━━━ Records ━━━
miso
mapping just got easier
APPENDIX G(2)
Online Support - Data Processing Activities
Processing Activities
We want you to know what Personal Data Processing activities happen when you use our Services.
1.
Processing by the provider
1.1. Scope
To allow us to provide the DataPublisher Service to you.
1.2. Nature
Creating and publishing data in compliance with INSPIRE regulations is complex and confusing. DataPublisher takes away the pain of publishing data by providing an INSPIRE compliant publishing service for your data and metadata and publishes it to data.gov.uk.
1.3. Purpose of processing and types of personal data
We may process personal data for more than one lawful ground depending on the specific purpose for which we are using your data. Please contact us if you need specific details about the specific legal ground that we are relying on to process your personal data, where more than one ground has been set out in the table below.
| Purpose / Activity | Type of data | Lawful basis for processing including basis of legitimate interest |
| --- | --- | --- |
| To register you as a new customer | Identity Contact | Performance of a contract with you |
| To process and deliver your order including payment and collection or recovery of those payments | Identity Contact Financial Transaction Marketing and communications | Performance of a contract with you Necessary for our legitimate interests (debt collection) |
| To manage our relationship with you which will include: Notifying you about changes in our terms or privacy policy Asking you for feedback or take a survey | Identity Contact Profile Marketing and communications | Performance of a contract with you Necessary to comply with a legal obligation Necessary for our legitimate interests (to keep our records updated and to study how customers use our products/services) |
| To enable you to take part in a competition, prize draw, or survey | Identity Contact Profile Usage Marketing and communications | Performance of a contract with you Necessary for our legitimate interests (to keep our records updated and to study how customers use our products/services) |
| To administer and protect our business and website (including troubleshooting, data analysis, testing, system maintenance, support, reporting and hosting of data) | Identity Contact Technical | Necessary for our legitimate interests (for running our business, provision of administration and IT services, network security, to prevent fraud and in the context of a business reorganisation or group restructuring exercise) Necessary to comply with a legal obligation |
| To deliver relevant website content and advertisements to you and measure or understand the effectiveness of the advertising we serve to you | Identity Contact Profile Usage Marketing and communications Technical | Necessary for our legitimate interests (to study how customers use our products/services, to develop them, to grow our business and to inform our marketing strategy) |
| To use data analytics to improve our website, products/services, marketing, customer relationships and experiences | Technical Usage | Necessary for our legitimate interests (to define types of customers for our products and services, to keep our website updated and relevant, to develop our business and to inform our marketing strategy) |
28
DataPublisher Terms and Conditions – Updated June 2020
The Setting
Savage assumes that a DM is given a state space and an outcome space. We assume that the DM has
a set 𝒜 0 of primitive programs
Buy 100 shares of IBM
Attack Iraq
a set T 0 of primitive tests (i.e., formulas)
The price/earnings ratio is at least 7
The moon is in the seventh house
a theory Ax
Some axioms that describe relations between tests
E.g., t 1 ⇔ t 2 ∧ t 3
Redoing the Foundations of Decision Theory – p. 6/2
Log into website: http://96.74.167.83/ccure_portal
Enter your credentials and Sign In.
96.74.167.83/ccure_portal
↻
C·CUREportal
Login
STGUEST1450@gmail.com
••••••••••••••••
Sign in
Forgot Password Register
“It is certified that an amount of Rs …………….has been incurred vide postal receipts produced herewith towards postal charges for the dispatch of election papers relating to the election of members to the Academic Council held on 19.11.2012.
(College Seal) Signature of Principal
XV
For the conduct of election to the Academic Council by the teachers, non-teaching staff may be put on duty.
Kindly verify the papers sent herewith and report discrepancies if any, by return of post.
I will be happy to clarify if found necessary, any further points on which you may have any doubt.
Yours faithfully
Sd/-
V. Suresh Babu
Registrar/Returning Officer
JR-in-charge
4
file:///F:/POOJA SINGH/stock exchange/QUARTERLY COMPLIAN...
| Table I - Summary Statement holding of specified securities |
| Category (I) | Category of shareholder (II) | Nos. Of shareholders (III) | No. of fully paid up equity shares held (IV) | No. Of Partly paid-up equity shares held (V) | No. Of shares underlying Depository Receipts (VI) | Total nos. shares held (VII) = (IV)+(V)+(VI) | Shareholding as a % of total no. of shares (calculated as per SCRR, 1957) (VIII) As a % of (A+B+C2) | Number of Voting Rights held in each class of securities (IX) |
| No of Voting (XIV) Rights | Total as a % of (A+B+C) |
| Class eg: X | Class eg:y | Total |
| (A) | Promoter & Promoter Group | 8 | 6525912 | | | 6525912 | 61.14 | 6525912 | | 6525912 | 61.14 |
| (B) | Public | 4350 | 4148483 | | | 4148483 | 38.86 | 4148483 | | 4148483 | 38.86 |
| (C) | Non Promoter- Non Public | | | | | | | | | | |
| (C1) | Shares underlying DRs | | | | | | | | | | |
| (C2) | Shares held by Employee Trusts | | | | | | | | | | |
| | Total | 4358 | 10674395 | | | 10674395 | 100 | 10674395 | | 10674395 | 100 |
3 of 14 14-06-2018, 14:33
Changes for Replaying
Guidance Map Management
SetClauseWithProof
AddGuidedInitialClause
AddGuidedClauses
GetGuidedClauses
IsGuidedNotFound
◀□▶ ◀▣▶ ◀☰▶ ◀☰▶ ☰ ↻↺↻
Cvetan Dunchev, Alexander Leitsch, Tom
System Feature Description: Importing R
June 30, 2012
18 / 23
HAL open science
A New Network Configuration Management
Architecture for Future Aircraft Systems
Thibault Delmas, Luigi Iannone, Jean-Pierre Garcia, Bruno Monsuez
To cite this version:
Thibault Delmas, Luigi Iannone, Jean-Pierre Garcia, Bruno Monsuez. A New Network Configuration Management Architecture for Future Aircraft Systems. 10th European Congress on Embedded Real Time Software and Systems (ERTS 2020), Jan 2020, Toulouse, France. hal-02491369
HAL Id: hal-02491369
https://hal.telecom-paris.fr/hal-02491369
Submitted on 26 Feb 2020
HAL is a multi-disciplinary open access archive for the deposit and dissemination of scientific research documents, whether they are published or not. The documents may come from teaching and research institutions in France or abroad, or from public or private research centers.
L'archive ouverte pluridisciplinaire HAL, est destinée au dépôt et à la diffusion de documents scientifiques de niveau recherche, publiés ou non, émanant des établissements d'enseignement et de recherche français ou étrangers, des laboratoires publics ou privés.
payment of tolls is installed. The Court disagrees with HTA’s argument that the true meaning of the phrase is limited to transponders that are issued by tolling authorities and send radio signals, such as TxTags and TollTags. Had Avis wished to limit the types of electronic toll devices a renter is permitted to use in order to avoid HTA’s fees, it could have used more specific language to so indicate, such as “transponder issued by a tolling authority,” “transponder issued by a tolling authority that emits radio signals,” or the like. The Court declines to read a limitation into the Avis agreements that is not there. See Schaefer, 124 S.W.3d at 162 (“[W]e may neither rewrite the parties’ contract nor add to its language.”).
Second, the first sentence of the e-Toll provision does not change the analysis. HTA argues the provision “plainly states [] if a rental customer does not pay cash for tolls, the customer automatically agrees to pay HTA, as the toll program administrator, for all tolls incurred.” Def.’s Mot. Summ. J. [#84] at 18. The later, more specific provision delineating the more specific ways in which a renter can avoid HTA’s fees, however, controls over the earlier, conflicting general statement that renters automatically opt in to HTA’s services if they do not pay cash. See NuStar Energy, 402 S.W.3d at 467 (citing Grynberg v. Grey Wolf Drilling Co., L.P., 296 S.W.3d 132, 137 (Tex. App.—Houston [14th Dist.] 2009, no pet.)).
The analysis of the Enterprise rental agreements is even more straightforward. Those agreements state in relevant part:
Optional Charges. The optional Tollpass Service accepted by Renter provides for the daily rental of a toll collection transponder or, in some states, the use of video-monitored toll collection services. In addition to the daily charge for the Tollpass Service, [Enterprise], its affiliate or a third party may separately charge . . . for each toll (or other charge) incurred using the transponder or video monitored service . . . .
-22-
━━━
● Exercise aim
Look above for the line with "securities (IX) |" and the line with "To cite this", and reproduce exactly those two lines plus every line between, nothing more.

● Answer for this exercise
| Category (I) | Category of shareholder (II) | Nos. Of shareholders (III) | No. of fully paid up equity shares held (IV) | No. Of Partly paid-up equity shares held (V) | No. Of shares underlying Depository Receipts (VI) | Total nos. shares held (VII) = (IV)+(V)+(VI) | Shareholding as a % of total no. of shares (calculated as per SCRR, 1957) (VIII) As a % of (A+B+C2) | Number of Voting Rights held in each class of securities (IX) |
| No of Voting (XIV) Rights | Total as a % of (A+B+C) |
| Class eg: X | Class eg:y | Total |
| (A) | Promoter & Promoter Group | 8 | 6525912 | | | 6525912 | 61.14 | 6525912 | | 6525912 | 61.14 |
| (B) | Public | 4350 | 4148483 | | | 4148483 | 38.86 | 4148483 | | 4148483 | 38.86 |
| (C) | Non Promoter- Non Public | | | | | | | | | | |
| (C1) | Shares underlying DRs | | | | | | | | | | |
| (C2) | Shares held by Employee Trusts | | | | | | | | | | |
| | Total | 4358 | 10674395 | | | 10674395 | 100 | 10674395 | | 10674395 | 100 |
3 of 14 14-06-2018, 14:33
Changes for Replaying
Guidance Map Management
SetClauseWithProof
AddGuidedInitialClause
AddGuidedClauses
GetGuidedClauses
IsGuidedNotFound
◀□▶ ◀▣▶ ◀☰▶ ◀☰▶ ☰ ↻↺↻
Cvetan Dunchev, Alexander Leitsch, Tom
System Feature Description: Importing R
June 30, 2012
18 / 23
HAL open science
A New Network Configuration Management
Architecture for Future Aircraft Systems
Thibault Delmas, Luigi Iannone, Jean-Pierre Garcia, Bruno Monsuez
To cite this version:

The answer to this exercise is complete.